→ **Records for the exercise**:
*****

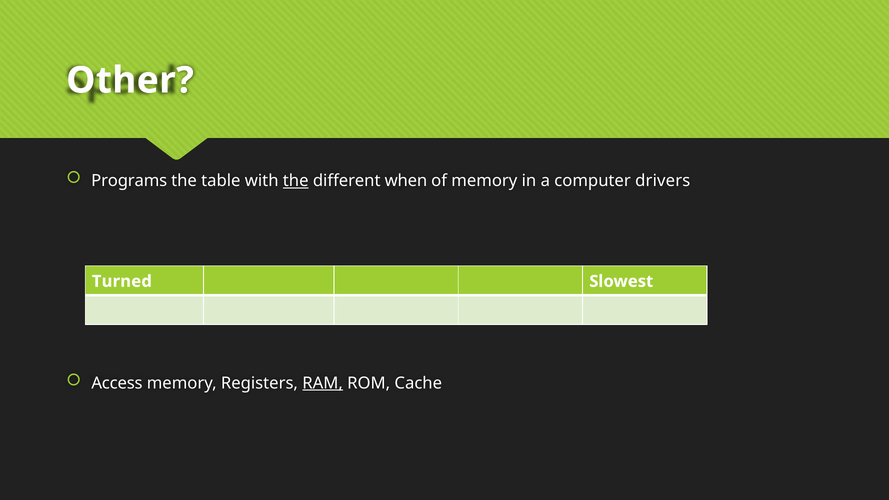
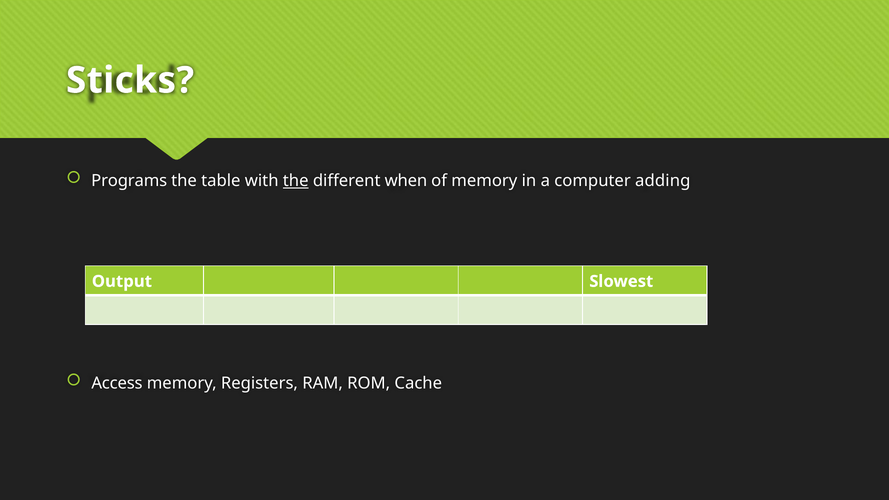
Other: Other -> Sticks
drivers: drivers -> adding
Turned: Turned -> Output
RAM underline: present -> none
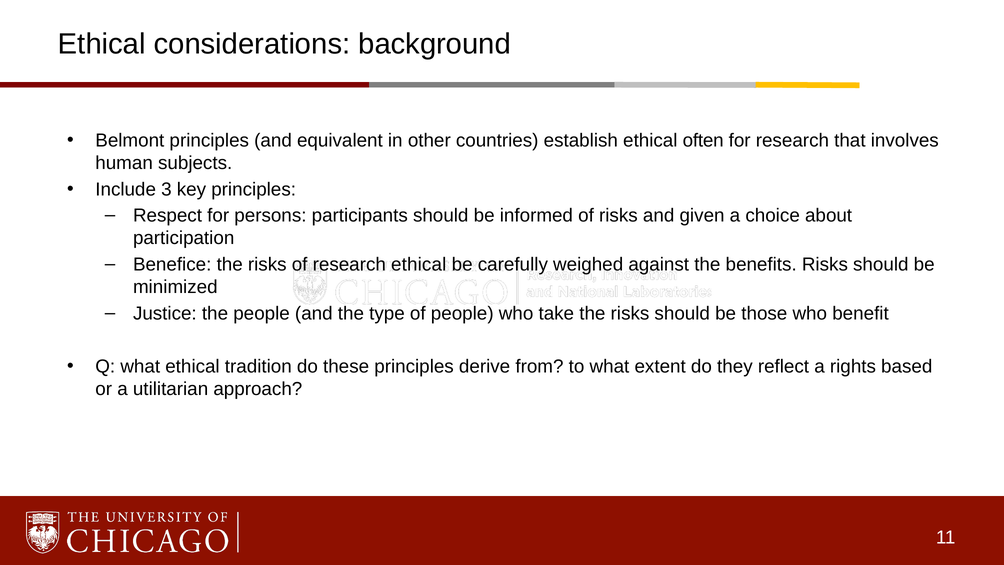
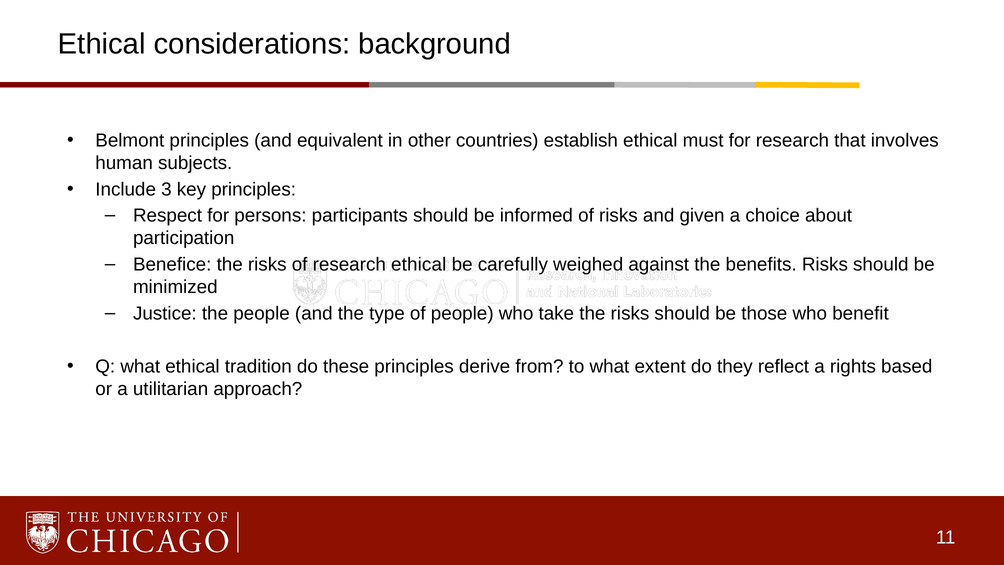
often: often -> must
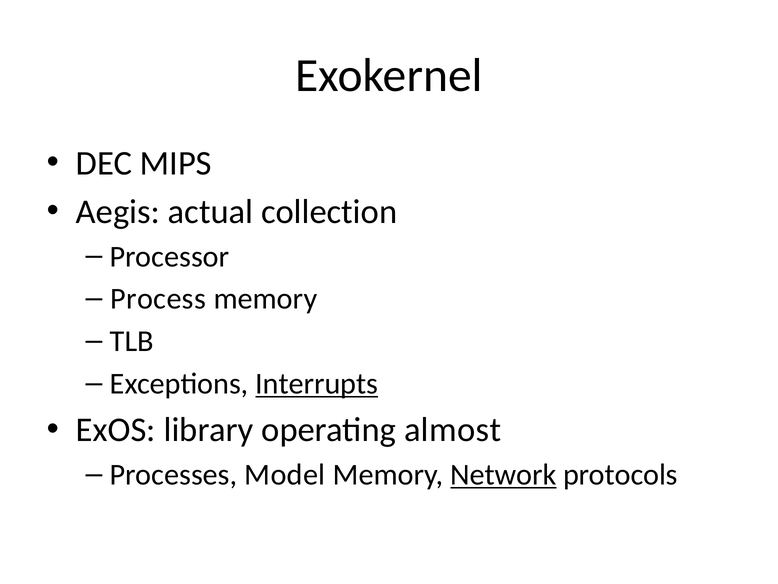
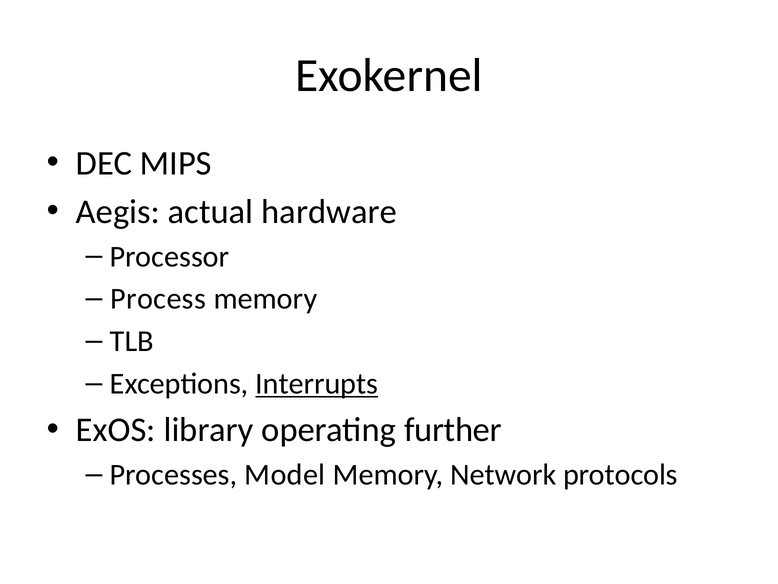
collection: collection -> hardware
almost: almost -> further
Network underline: present -> none
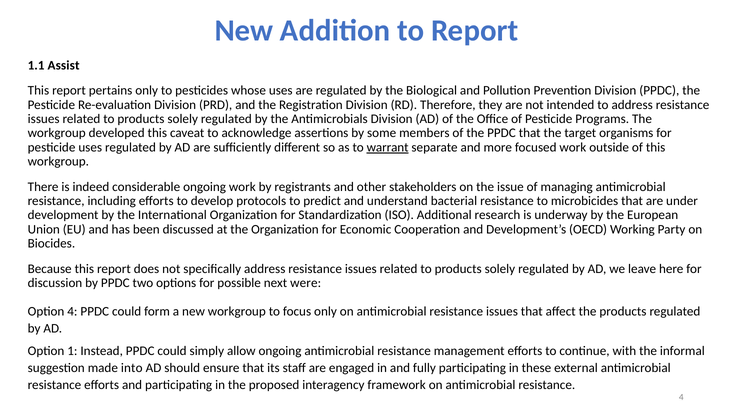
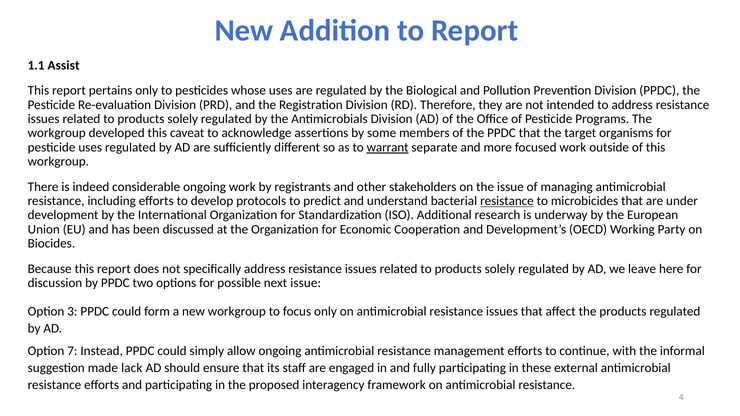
resistance at (507, 201) underline: none -> present
next were: were -> issue
Option 4: 4 -> 3
1: 1 -> 7
into: into -> lack
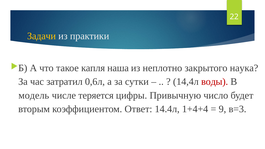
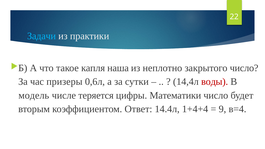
Задачи colour: yellow -> light blue
закрытого наука: наука -> число
затратил: затратил -> призеры
Привычную: Привычную -> Математики
в=3: в=3 -> в=4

*****

→ **What this task involves**:
Print every line listed under the items above verbatim, in the same order, and leave out the pictures.

→ **Correct answer**:
Other: Other -> Sticks
drivers: drivers -> adding
Turned: Turned -> Output
RAM underline: present -> none
often: often -> must
collection: collection -> hardware
almost: almost -> further
Network underline: present -> none
resistance at (507, 201) underline: none -> present
next were: were -> issue
Option 4: 4 -> 3
1: 1 -> 7
into: into -> lack
Задачи colour: yellow -> light blue
закрытого наука: наука -> число
затратил: затратил -> призеры
Привычную: Привычную -> Математики
в=3: в=3 -> в=4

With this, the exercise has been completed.